A stage version of Hitchcock’s film The Lady Vanishes stars Gwen Taylor

What do you do if you are a young woman who has befriended an elderly lady on a train only to find that she has disappeared and that none of the other passengers - even those sitting opposite her in the carriage - will admit that she was ever there?

This is the plot of The Lady Vanishes, an intriguing film directed by Alfred Hitchcock in 1938.

The stage adaptation by Anthony Lampard adds a lot more menace to the story. An inspired set by Morgan Large opens on a huge, gloomy railway station where the train has been delayed by an avalanche.

Nazi soldiers are stomping about and their threatening presence continues on the train. This on the eve of the Second World War, Germany has just annexed Austria. The atmosphere is full of foreboding because we know what is to come.

Against that background, we have a mystery and a comedy.

Social butterfly Iris (Scarlett Archer) is travelling home to be "merried". She pals up with the elderly English governess, Miss Froy (Gwen Taylor) and when Miss Froy goes missing her fellow travellers (as it were) assume Iris is suffering from delusions.
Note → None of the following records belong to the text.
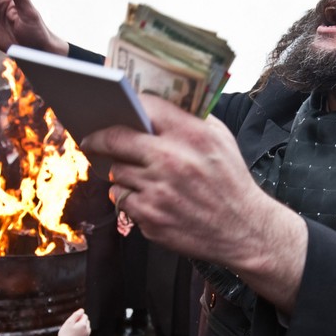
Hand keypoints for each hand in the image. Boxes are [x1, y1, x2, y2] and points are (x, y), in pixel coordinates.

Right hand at [56, 308, 90, 335]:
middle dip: (80, 321)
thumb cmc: (65, 335)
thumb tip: (82, 310)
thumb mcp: (69, 322)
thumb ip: (76, 314)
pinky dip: (81, 333)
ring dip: (81, 327)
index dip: (78, 316)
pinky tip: (74, 335)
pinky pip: (84, 334)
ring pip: (86, 328)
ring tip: (72, 331)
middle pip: (86, 321)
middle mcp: (87, 330)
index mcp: (84, 325)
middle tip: (71, 326)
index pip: (84, 316)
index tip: (72, 320)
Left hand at [81, 95, 307, 312]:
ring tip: (139, 176)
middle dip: (98, 138)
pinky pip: (121, 199)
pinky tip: (147, 198)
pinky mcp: (150, 217)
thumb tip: (153, 106)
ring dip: (121, 173)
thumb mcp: (221, 140)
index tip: (114, 110)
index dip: (126, 106)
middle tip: (91, 140)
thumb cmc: (231, 181)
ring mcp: (158, 191)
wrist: (244, 230)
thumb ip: (190, 119)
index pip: (144, 107)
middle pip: (116, 139)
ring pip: (116, 172)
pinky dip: (129, 197)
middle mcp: (172, 161)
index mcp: (191, 135)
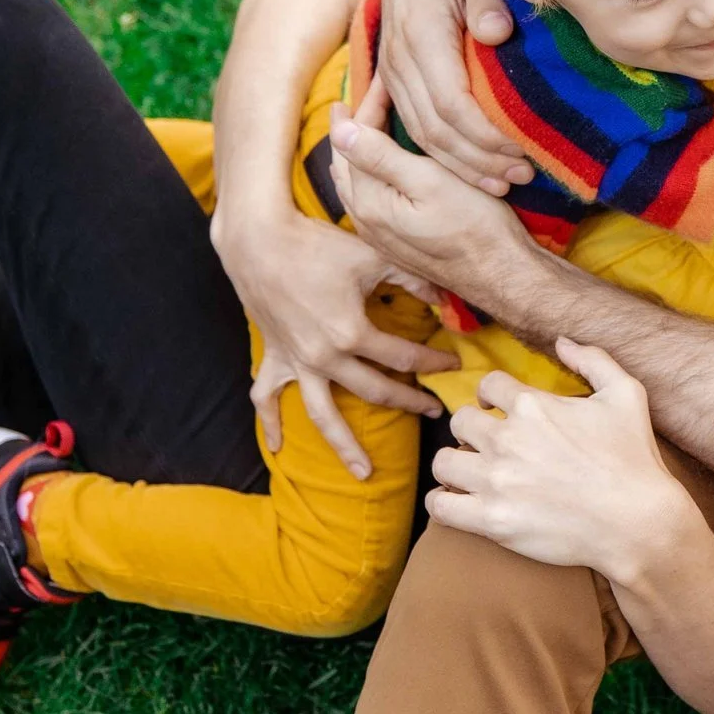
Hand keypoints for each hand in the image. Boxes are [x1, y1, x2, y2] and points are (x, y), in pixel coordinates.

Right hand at [211, 203, 458, 475]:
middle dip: (408, 402)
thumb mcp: (372, 257)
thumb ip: (413, 279)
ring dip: (344, 444)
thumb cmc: (316, 244)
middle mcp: (324, 356)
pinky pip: (267, 398)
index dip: (433, 361)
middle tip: (433, 411)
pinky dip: (270, 422)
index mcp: (351, 334)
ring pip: (323, 413)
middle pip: (375, 390)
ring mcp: (297, 361)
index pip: (404, 356)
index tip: (453, 364)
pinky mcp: (274, 356)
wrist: (260, 240)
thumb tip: (445, 298)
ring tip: (364, 473)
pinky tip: (278, 447)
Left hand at [327, 117, 539, 304]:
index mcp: (369, 201)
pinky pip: (370, 199)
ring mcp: (379, 234)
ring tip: (357, 128)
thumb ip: (380, 155)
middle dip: (352, 129)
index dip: (368, 105)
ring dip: (357, 152)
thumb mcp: (429, 182)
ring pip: (355, 183)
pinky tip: (379, 169)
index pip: (356, 142)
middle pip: (348, 163)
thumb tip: (339, 128)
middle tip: (353, 98)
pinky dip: (369, 174)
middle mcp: (365, 220)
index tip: (383, 78)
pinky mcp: (396, 242)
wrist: (501, 275)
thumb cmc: (474, 226)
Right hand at [375, 0, 536, 194]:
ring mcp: (395, 67)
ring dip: (461, 164)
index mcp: (422, 31)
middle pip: (436, 129)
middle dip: (479, 161)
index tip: (524, 150)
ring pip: (421, 133)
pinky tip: (471, 166)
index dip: (487, 137)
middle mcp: (402, 56)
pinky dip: (441, 151)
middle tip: (523, 177)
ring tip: (504, 182)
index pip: (452, 104)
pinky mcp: (396, 72)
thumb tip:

The others are a motley crew, two typical English gents, concerned to get home in time for the cricket, (played deftly by Denis Lill and Ben Nealon) a married couple having an affair (they are not married to each other) played by Mark Wynter and Rosie Thomson, and the only one who is prepared to help, the dashing young musician Max, played by Nicholas Audsley.
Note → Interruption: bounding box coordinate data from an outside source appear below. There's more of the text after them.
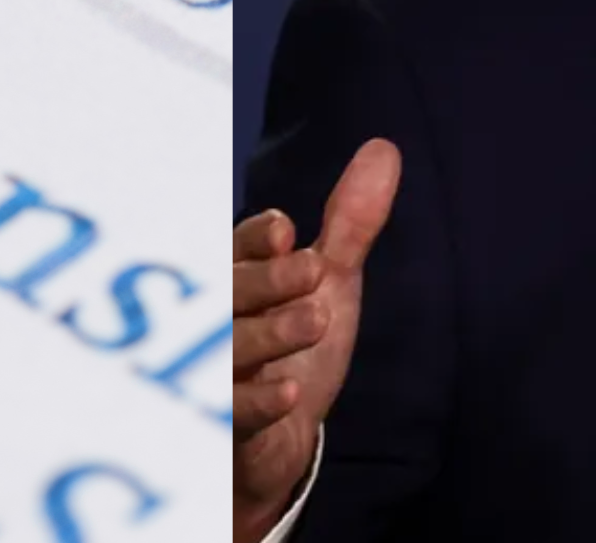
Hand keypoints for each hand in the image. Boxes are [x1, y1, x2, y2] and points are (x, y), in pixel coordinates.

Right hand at [233, 139, 401, 541]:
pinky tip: (287, 393)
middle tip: (310, 271)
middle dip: (264, 279)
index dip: (256, 238)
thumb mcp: (328, 283)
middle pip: (226, 292)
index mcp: (238, 278)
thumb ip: (349, 224)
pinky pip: (227, 417)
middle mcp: (214, 324)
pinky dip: (254, 403)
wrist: (284, 445)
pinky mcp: (218, 433)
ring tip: (314, 320)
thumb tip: (385, 149)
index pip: (236, 248)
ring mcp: (210, 378)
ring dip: (265, 333)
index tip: (286, 230)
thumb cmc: (296, 350)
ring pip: (223, 349)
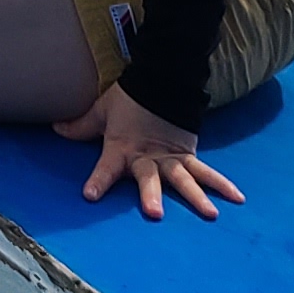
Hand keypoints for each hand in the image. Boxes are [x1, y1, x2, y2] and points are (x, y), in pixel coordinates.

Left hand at [56, 84, 243, 221]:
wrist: (160, 78)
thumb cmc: (128, 99)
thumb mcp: (101, 111)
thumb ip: (80, 126)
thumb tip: (55, 128)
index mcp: (122, 148)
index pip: (106, 167)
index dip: (99, 180)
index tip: (90, 196)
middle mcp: (147, 157)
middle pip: (149, 179)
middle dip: (151, 195)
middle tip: (154, 213)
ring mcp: (170, 157)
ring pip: (183, 179)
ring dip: (195, 196)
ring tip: (209, 214)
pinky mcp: (188, 153)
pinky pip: (205, 171)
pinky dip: (222, 184)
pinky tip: (238, 198)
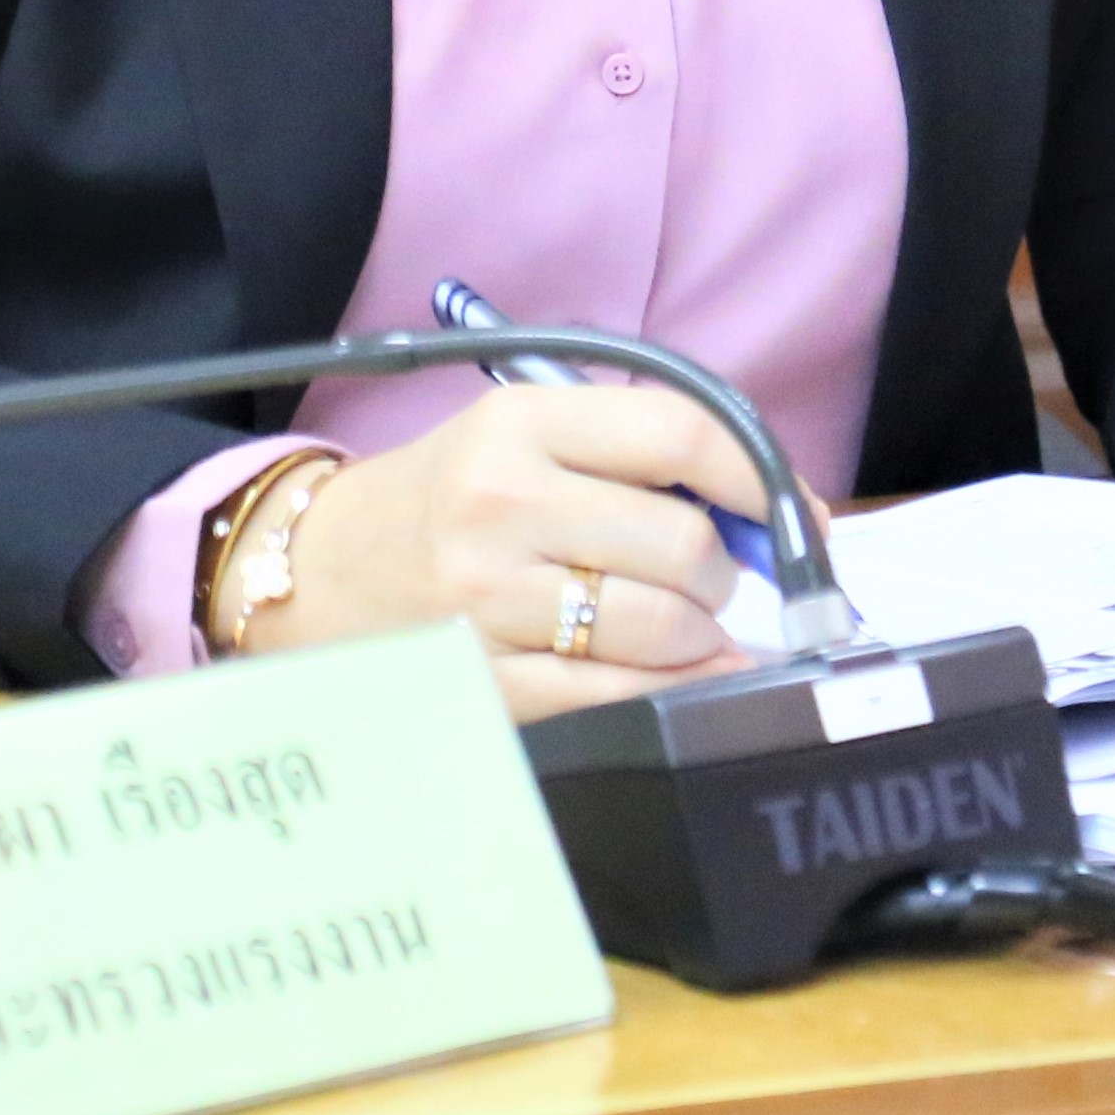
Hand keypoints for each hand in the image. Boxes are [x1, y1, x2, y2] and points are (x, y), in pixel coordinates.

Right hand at [236, 385, 765, 720]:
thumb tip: (784, 518)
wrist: (316, 569)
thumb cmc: (449, 496)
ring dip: (699, 636)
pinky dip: (667, 687)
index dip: (763, 479)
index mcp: (520, 423)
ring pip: (660, 627)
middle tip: (706, 577)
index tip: (798, 514)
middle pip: (684, 545)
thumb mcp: (525, 438)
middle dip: (723, 571)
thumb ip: (637, 458)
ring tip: (678, 624)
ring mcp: (488, 598)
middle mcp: (502, 503)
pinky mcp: (483, 679)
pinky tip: (671, 674)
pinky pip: (617, 692)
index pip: (682, 434)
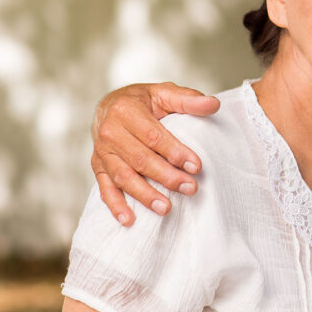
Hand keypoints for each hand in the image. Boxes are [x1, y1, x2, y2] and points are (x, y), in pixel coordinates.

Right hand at [92, 82, 219, 225]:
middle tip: (190, 188)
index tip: (196, 166)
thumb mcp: (164, 93)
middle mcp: (110, 132)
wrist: (110, 105)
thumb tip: (214, 104)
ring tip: (166, 208)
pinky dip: (116, 205)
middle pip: (140, 159)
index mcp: (126, 111)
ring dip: (145, 195)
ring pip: (123, 177)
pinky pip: (105, 189)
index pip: (153, 136)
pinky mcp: (98, 167)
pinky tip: (129, 219)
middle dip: (166, 177)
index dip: (175, 152)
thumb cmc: (143, 101)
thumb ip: (188, 99)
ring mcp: (102, 152)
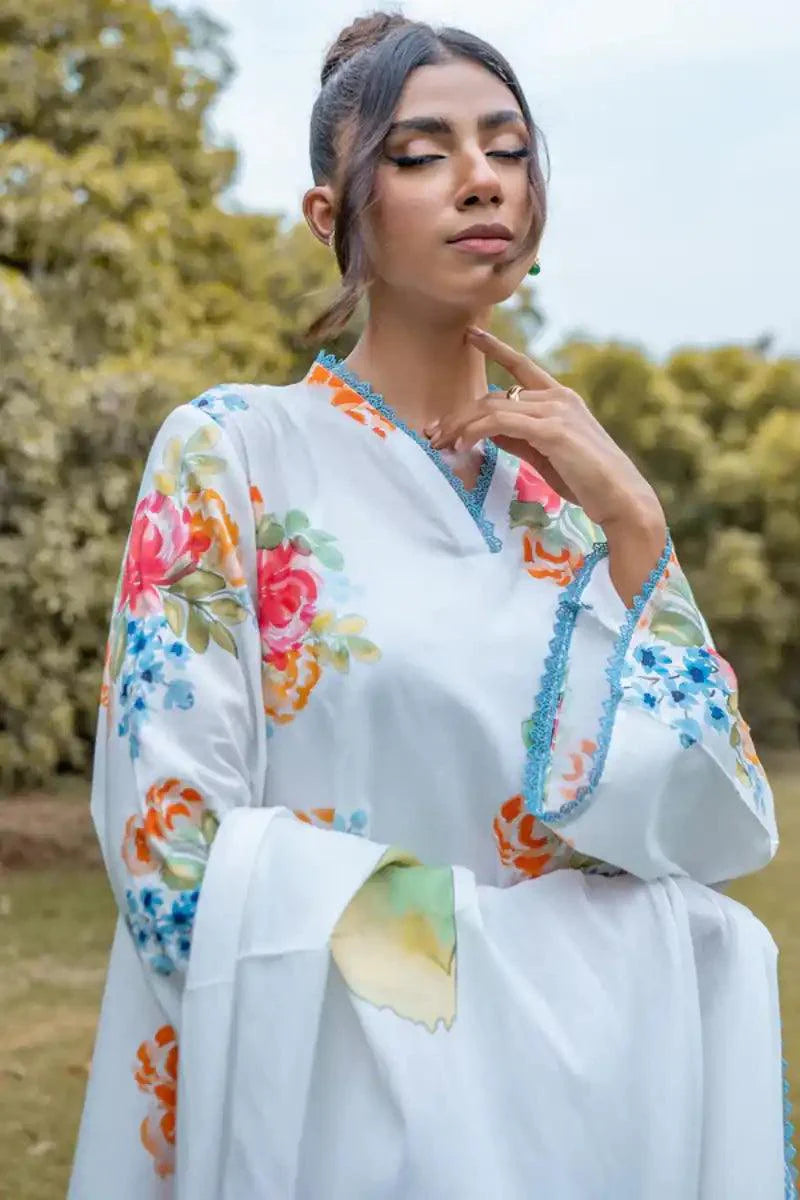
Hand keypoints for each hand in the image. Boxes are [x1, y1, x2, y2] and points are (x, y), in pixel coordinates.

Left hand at [426, 326, 665, 533]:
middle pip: (495, 396)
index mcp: (561, 398)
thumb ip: (518, 437)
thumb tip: (486, 431)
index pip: (522, 366)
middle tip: (434, 433)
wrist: (621, 498)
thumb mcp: (545, 454)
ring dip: (460, 426)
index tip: (471, 336)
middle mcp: (558, 397)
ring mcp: (556, 411)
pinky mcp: (552, 430)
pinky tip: (462, 446)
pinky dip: (476, 432)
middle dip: (459, 414)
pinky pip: (501, 423)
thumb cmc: (587, 481)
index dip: (496, 348)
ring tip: (441, 444)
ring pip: (493, 407)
The cast seem to have a lot of fun with the piece. It is mostly played tongue in cheek so that we are invited to laugh at the characters, though Andrew Lancel as the sinister Dr Hartz and Joe Reisig as the terrifying Nazi official convincingly create types you would not want to get on the wrong side of.

The thing is though, the film is of its time, it is a piece of cinema history. It may be possible to create a stage version of it for now that roots audiences to the spot or has them doubled up with laughter but this piece is not it.

Like the train at once stage, it rather ends up in a siding.

The Lady Vanishes is at Cambridge Arts Theatre until Saturday, October 5.